I have yet to get double time and a half for holidays and have been a nurse for years. Sign on bonus? Tell me where. If millions of people would like our job then they can direct themselves to any local college and go to nursing school. Nursing is one of the few jobs you get penalized for calling in sick despite that the patients you care for are who make you sick. I could go on for hours. No matter what happens we work through it and come back to work because no matter how trying or difficult at times, and how many events we may miss from ours kids social activities, we love being a nurse and the passion and drive to help others always prevails.

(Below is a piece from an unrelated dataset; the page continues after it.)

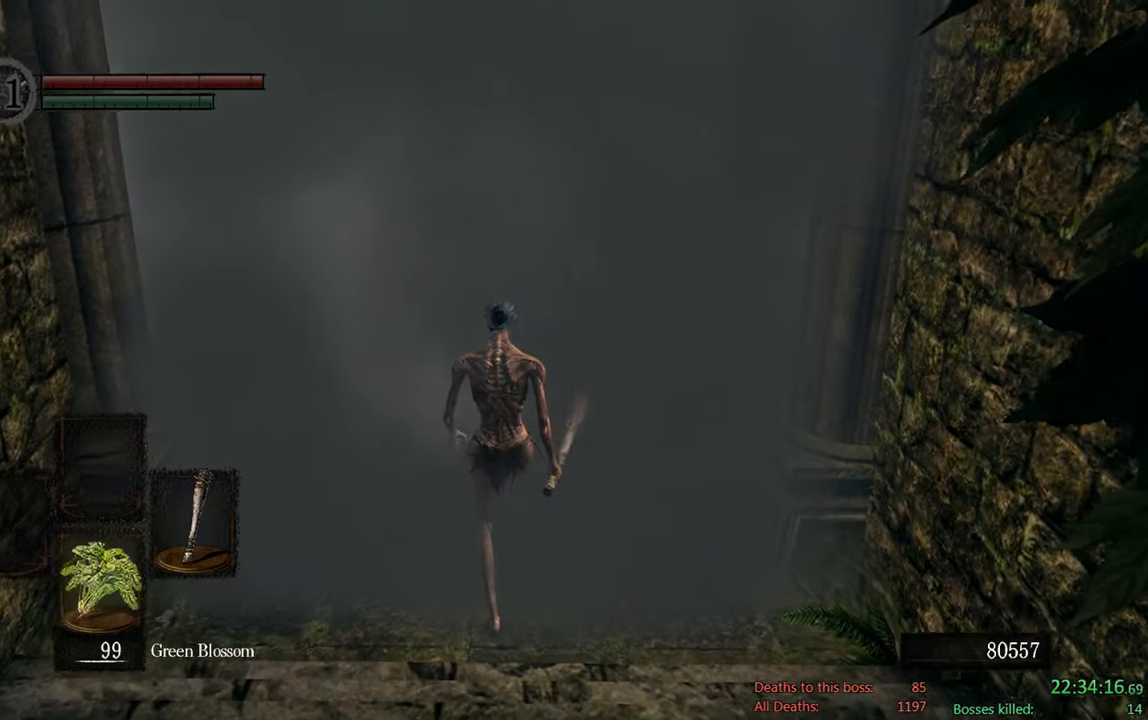
Gameplay with a controller (Xbox layout); each line is a JSON object with the inputs held at the frame after it. "events" lists button and stick changes between this image and that frame as [ms after this image, input, new state], when the widget could be followed in between.
{"buttons": ["X"], "left_stick": "center", "right_stick": "center", "events": [[383, "X", "down"]]}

Then why isn’t everyone a nurse if it’s so great, Jeff? Double time and a half. That’s a good one. Only of you’re a plumber on Christmas.
My techs deserve every penny they work for, but as it is, they are under the LICENSE I worked my ass off for. Go back to school if you want more $!
Your techs work their ass off
Jeff, you clearly don’t know any nurses personally, do you? Only looking at those ads on the side of a webpage? What sign on bonus? I don’t know of any at the hospitals in the three states surrounding me. Great pay? Pfft! For what we do, we don’t get enough. Yes, we may get more days off than you, but we also work full time hours in three days and one day “off” is spent recouping. Holidays are not double time and a half (where are you getting your info?), they are time and a half, just like any other job on a major holiday. You are only seeing this profession from the outside. I highly doubt “millions of people” would like to resuscitate a 28 week old baby, or watch a baby withdraw from whatever drugs the mother used, or hold a mother’s hand while she labored and delivered her stillborn baby. It takes a special person and even though we don’t get paid millions to do it, the money isn’t why i do what I do. I love being a nurse.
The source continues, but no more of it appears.